As Parliament shall be debating the AIM Review Report immediately following the Ministerial Statement on the same subject on Monday, 13 May – it may be good to re-visit some of the possible issues or questions:

MPs are trustees?

Under the Town Councils Act, MPs are trustees. Therefore, they are not permitted to do what they like with money or properties under their charge.

Can’t do whatever they like with property acquired?

If money (town councils’ money is the residents’ money) is used to acquire property on behalf of a town council, can a town council do whatever they want with property so acquired?

In this connection, we still don’t know how much money was spent developing the software?

Town councillors are deemed as public servants?

Under the Penal Code, all town councillors are deemed to be public servants. Town councillors are trustees of public funds and property.

They have no business to sell anything to AIM. It is immaterial and irrelevant to say that they did it in good faith or that they did not gain any benefit.

Hence, was the sale of the computer software to AIM appropriate?

Was and how was approval obtained?

Was prior approval obtained (from whom (all town councillors) and through what process?) to sell the computer software?

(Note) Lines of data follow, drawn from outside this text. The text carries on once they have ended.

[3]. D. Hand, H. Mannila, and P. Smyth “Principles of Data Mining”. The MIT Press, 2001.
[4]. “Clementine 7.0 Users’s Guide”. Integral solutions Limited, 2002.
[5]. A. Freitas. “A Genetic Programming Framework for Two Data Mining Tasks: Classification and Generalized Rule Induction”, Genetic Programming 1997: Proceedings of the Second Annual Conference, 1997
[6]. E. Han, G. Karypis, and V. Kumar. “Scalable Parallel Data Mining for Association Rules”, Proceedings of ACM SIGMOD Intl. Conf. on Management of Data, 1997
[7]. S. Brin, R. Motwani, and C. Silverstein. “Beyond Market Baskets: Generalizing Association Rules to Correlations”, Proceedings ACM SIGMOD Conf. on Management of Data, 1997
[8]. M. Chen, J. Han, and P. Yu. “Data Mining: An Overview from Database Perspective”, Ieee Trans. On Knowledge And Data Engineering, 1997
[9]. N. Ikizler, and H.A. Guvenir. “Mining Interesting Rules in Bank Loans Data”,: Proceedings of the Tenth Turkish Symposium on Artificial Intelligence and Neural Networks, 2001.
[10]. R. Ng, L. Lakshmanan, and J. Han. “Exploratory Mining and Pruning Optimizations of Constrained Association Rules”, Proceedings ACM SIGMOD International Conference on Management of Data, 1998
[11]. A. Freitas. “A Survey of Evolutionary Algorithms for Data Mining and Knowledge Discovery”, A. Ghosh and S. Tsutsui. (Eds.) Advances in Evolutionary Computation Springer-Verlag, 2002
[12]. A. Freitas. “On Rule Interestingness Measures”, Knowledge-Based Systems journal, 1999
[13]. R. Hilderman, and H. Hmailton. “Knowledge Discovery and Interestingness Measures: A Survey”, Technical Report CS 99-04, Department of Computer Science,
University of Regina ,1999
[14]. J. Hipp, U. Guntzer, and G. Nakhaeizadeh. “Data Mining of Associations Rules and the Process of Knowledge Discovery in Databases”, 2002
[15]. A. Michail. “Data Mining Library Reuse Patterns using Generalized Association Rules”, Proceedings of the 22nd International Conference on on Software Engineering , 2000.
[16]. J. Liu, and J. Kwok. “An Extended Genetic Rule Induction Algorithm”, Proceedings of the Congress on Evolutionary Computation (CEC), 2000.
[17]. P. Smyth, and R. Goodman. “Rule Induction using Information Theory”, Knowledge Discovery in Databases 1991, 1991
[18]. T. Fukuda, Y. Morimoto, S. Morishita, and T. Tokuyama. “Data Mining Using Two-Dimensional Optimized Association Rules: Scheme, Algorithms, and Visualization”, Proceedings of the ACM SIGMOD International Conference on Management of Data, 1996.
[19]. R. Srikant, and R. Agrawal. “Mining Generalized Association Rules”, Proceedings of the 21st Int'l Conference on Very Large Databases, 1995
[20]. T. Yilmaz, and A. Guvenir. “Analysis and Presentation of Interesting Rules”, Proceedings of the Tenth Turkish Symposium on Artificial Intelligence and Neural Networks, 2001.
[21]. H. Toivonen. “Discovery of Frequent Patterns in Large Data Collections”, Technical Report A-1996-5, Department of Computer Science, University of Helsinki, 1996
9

Author of Review reports to MND Minister/Chairman of PAP?

On the matter of the Review conducted by MND, who is the author of this Review? (The report was signed off as MND Town Council Review Team)

Is the author’s superior the National Development Minister, who is also the Chairman of the PAP? Is there not an inherent conflict of interest or possible bias?

Was there any vote taken?

When the 15 PAP town councils decided to sell the software to AIM, was a vote taken? And if so, by whom – all the MPs and town councillors?

Conflict of interest?

Did the PAP MPs declare their interest in this sale, especially when it was a sale to a PAP-owned AIM?

The PAP MPs should have abstained from voting for the sale, given the conflict of interest or non-declaration of interest (if it was not declared prior to the vote (if any)).